* Quoted passage *
<<<<
Use an existing function

my_fun <- function(x) paste(x, collapse=" | ")
map(aliases, my_fun)
## $`Theon Greyjoy`
## [1] "Prince of Fools | Theon Turncloak | Reek | Theon Kinslayer"
## 
## $`Asha Greyjoy`
## [1] "Esgred | The Kraken's Daughter"
## 
## $`Brienne of Tarth`
## [1] "The Maid of Tarth | Brienne the Beauty | Brienne the Blue"

Anonymous, conventional

map(aliases, function(x) paste(x, collapse = " | "))
## $`Theon Greyjoy`
## [1] "Prince of Fools | Theon Turncloak | Reek | Theon Kinslayer"
## 
## $`Asha Greyjoy`
## [1] "Esgred | The Kraken's Daughter"
## 
## $`Brienne of Tarth`
## [1] "The Maid of Tarth | Brienne the Beauty | Brienne the Blue"

or

map(aliases, paste, collapse = " | ")
## $`Theon Greyjoy`
## [1] "Prince of Fools | Theon Turncloak | Reek | Theon Kinslayer"
## 
## $`Asha Greyjoy`
## [1] "Esgred | The Kraken's Daughter"
## 
## $`Brienne of Tarth`
## [1] "The Maid of Tarth | Brienne the Beauty | Brienne the Blue"

Anonymous function with formula… Start with ~ and use .x for the input (e.g. an element)

map(aliases, ~ paste(.x, collapse = " | "))
## $`Theon Greyjoy`
## [1] "Prince of Fools | Theon Turncloak | Reek | Theon Kinslayer"
## 
## $`Asha Greyjoy`
## [1] "Esgred | The Kraken's Daughter"
## 
## $`Brienne of Tarth`
## [1] "The Maid of Tarth | Brienne the Beauty | Brienne the Blue"

The workflow is to try on a single element and then expand. For example,

(a <- map(got_chars, "aliases")[[19]])  # Oops - it's empty
## list()
(a <- map(got_chars, "aliases")[[16]])  # Better!
## [1] "Bran"            "Bran the Broken" "The Winged Wolf"
paste(a, sep = " | ")  # Oops - not what I want
## [1] "Bran"            "Bran the Broken" "The Winged Wolf"
paste(a, collapse = " | ") # OK
## [1] "Bran | Bran the Broken | The Winged Wolf"
got_chars[15:17] %>% 
  map("aliases") %>% 
  map_chr(paste, collapse = " | ")   # YES!!
## [1] "Varamyr Sixskins | Haggon | Lump"                         
## [2] "Bran | Bran the Broken | The Winged Wolf"                 
## [3] "The Maid of Tarth | Brienne the Beauty | Brienne the Blue"

Do a dataframe instead. Try enframe again.

aliases <- set_names(map(got_chars, "aliases"), map_chr(got_chars, "name"))
map_chr(aliases[c(3, 10, 20, 24)], ~ paste(.x, collapse = " | ")) %>% 
  tibble::enframe(value="aliases")
>>>>
* Challenge a *
Quote the records exactly, everything from the line containing "phylum: Arthropoda" down to the end of the records, and leave the pictures out of your answer.

* Rows from a dataset *
<<<<
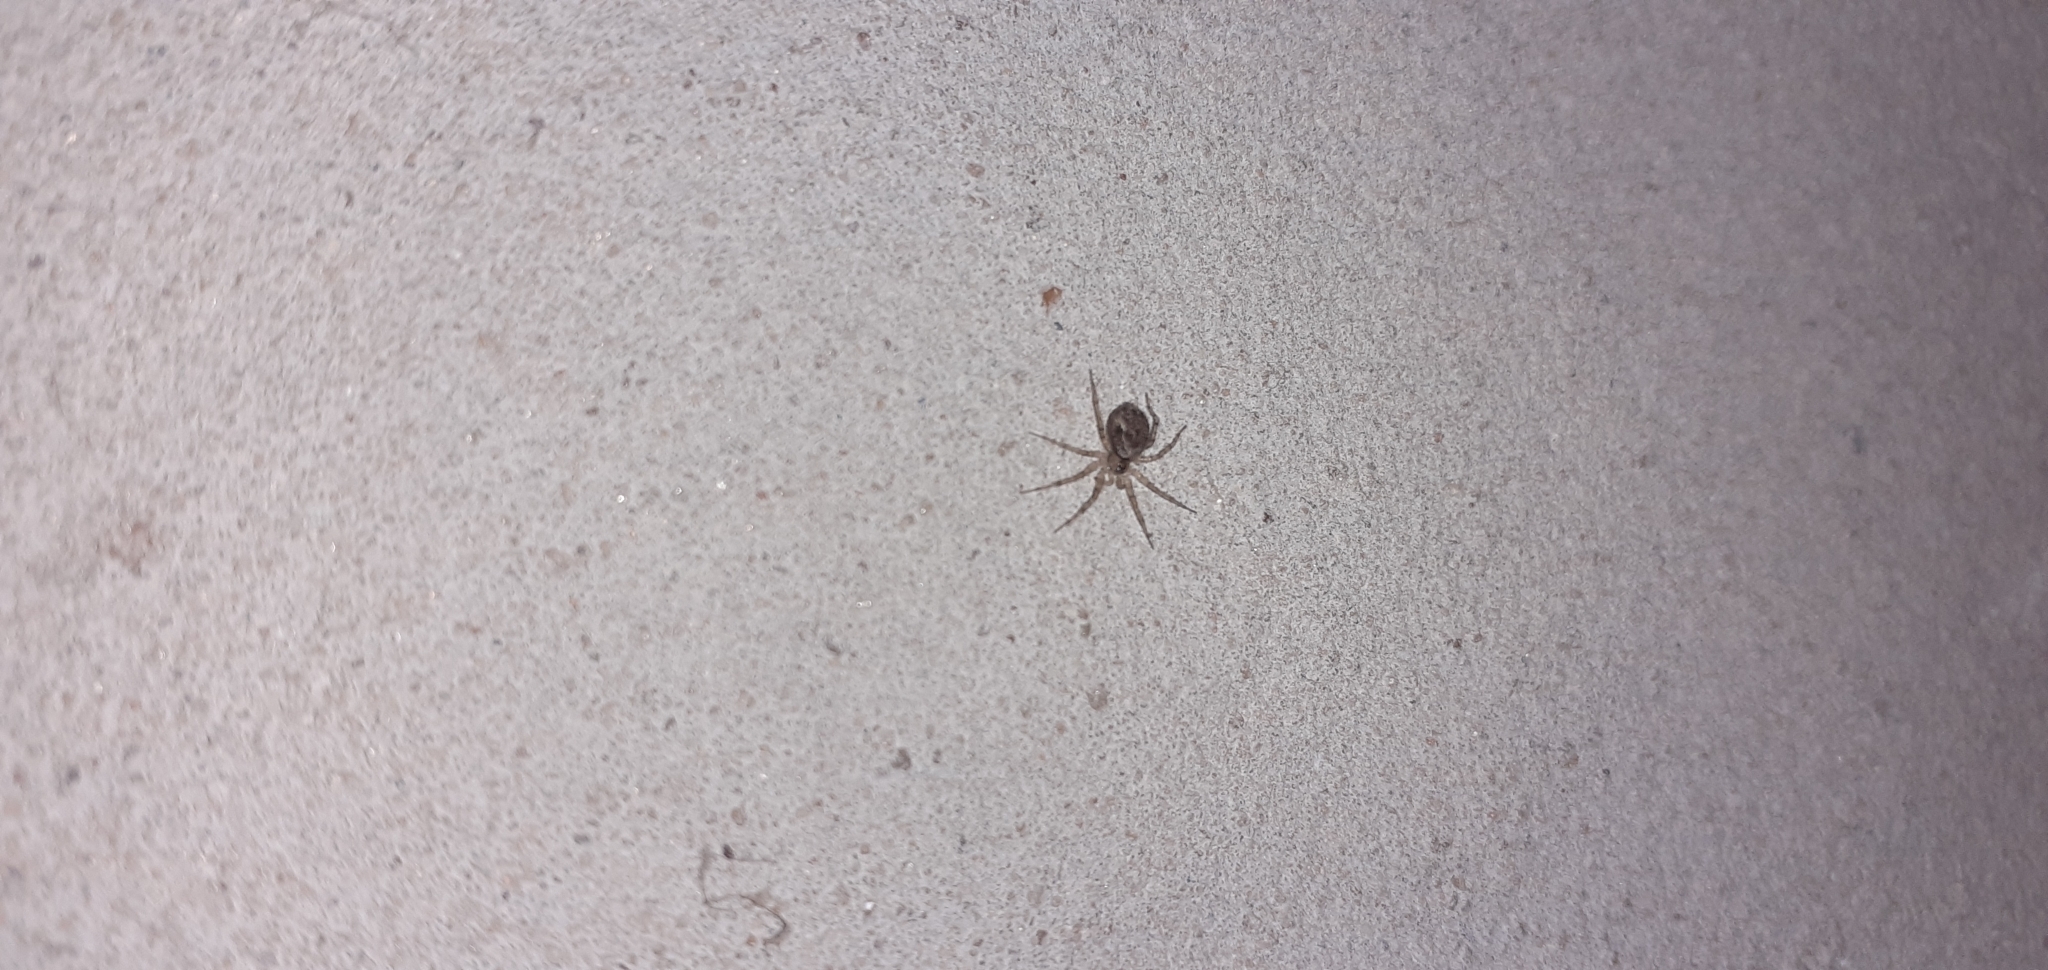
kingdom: Animalia
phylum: Arthropoda
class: Arachnida
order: Araneae
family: Oecobiidae
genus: Oecobius
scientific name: Oecobius navus
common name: Flatmesh weaver
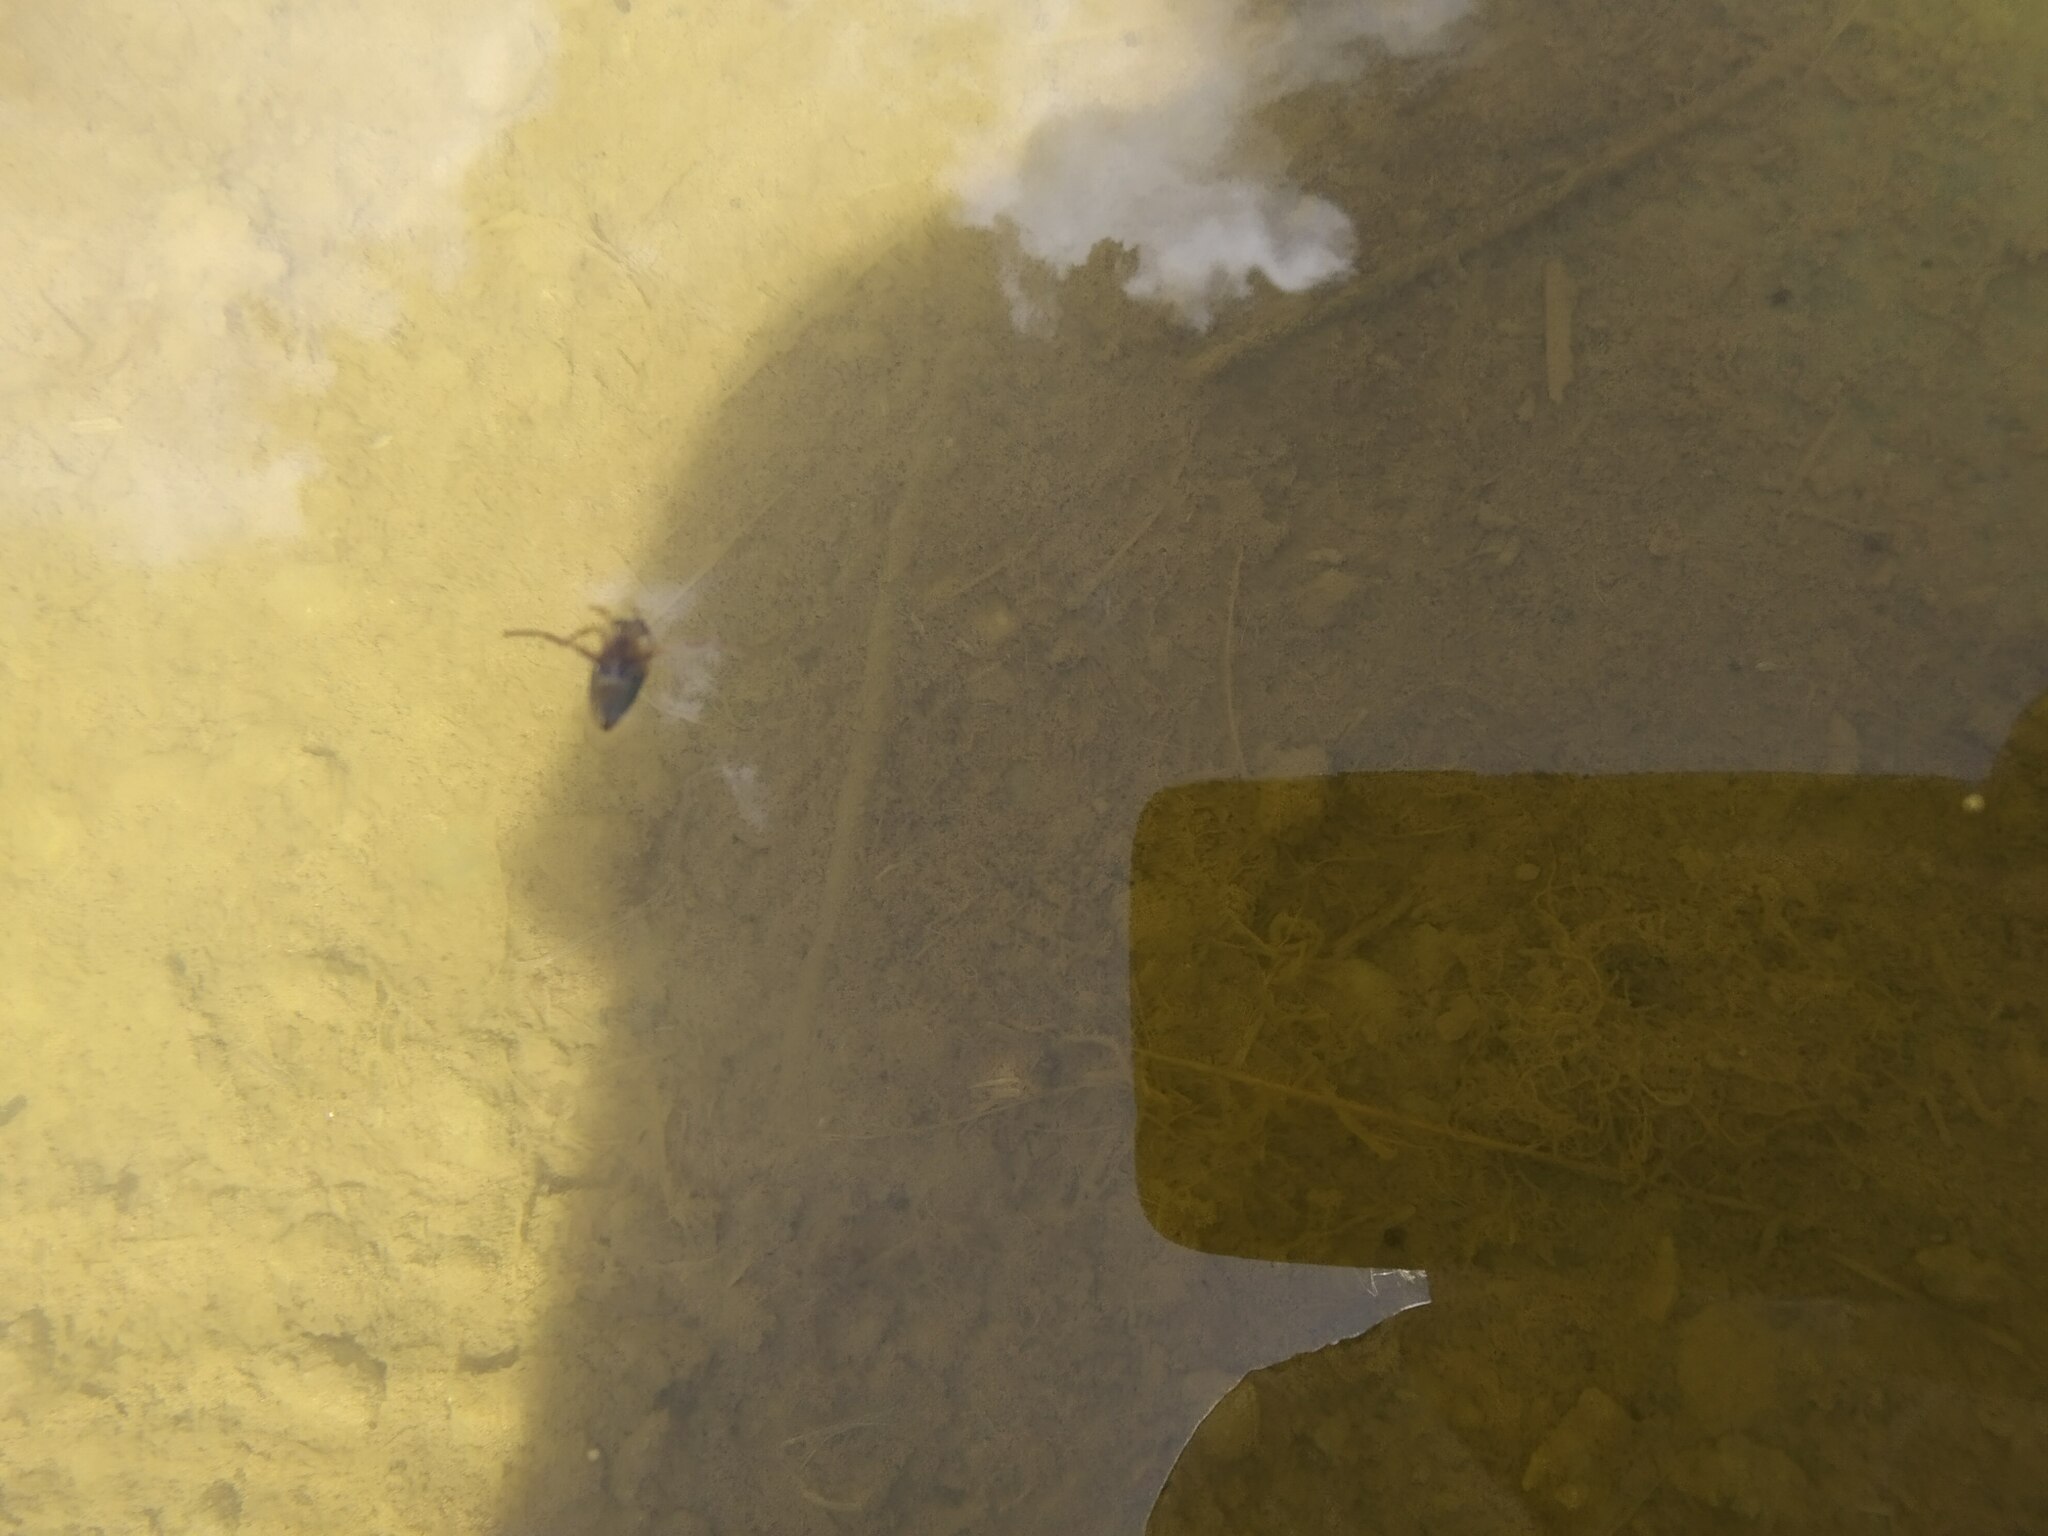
>>>>
* Challenge b *
Print the passage of the purrr mapping text, everything from "map(aliases, paste, collapse" down to "input (e.g. an element)", word for word.

* Response a *
phylum: Arthropoda
class: Arachnida
order: Araneae
family: Oecobiidae
genus: Oecobius
scientific name: Oecobius navus
common name: Flatmesh weaver

* Response b *
map(aliases, paste, collapse = " | ")
## $`Theon Greyjoy`
## [1] "Prince of Fools | Theon Turncloak | Reek | Theon Kinslayer"
## 
## $`Asha Greyjoy`
## [1] "Esgred | The Kraken's Daughter"
## 
## $`Brienne of Tarth`
## [1] "The Maid of Tarth | Brienne the Beauty | Brienne the Blue"

Anonymous function with formula… Start with ~ and use .x for the input (e.g. an element)